What is your motivation for wanting to change?

What are some of the benefits of changing?

What may be holding you back from changing?

What are some factors that could assist you in making a change?

Step 3: Preparation. During this phase, we start lay the groundwork for the wider change ahead.  We may start to introduce smaller changes into our life.  For example, if you are planning to get fitter, you might start walking to the next bus stop each day on the way to work.  This stage requires creating our plans for a successful change.  Good preparation is vital to success and some of the key things to do include:

  • Find people with a similar goal that might support you, or find others to hold you accountable.
  • Research as much as you can about the area you want to make a change in – find out about others who have been successful in making the same change and how they did it.
  • Identify and write down your motivation and inspiration for making the change.
  • Create a clear plan for change and design a process for monitoring and rewarding progress.
  • Design contingency plans for “falling off the wagon” and prepare yourself for this happening.

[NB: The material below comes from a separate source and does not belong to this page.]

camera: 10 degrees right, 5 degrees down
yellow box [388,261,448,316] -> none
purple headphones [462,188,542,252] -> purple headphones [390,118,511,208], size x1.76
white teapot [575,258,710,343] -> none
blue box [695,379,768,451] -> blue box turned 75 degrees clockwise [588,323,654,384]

Step 4: Taking action. This is where the rubber hits the road.  If your preparation has been thorough, you’ll start executing on your plan and using your support systems.  Its important to take action in the knowledge that changing personal habits takes dedication and time to achieve.  Ingraining a new habit can take months or even years to achieve and will almost inevitably involve ups and downs along the path.  This step will need you to reward success and forgive yourself for slip-ups.

Step 5: Maintenance. Once you’ve taken action successfully, you’ll start to see the fruits of your labours.  If you’re objective was to stop smoking, you may last a day, or a week without a cigarette.  The key to maintenance is to find ways to avoid being tempted to relapse (for example, avoiding a trip to the pub with your old smoking buddies) and rewarding yourself for success (for example, treat yourself to a massage to relieve the stress of nicotine withdrawal).

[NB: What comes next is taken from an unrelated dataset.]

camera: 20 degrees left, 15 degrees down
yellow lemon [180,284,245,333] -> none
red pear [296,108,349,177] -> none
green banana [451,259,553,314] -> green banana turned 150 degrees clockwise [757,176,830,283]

Step 6: Relapse. Relapse is a normal and inevitable part of making a life change.  If not managed correctly, relapse can undermine all the good work that you have put in, and take away the self-confidence you’ve built up.  The key to moving through a relapse is to understand the reason for falling down, and to work out the best way to avoid a repeat.  Remembering that everyone who has successfully made a change has been through this process can be helpful in forgiving yourself.  Once you’ve understood the relapse, it is best to go back to the preparation phase and “get back on the horse”.

Finally, the best chance of keeping your resolution in 2010, is to start at Step 1 today.  Following the six-step change model above, and particularly focusing on the preparation phase prior to jumping in, is proven to increase your chance of making a lasting change in your life.  So get started on making 2010 your best year yet!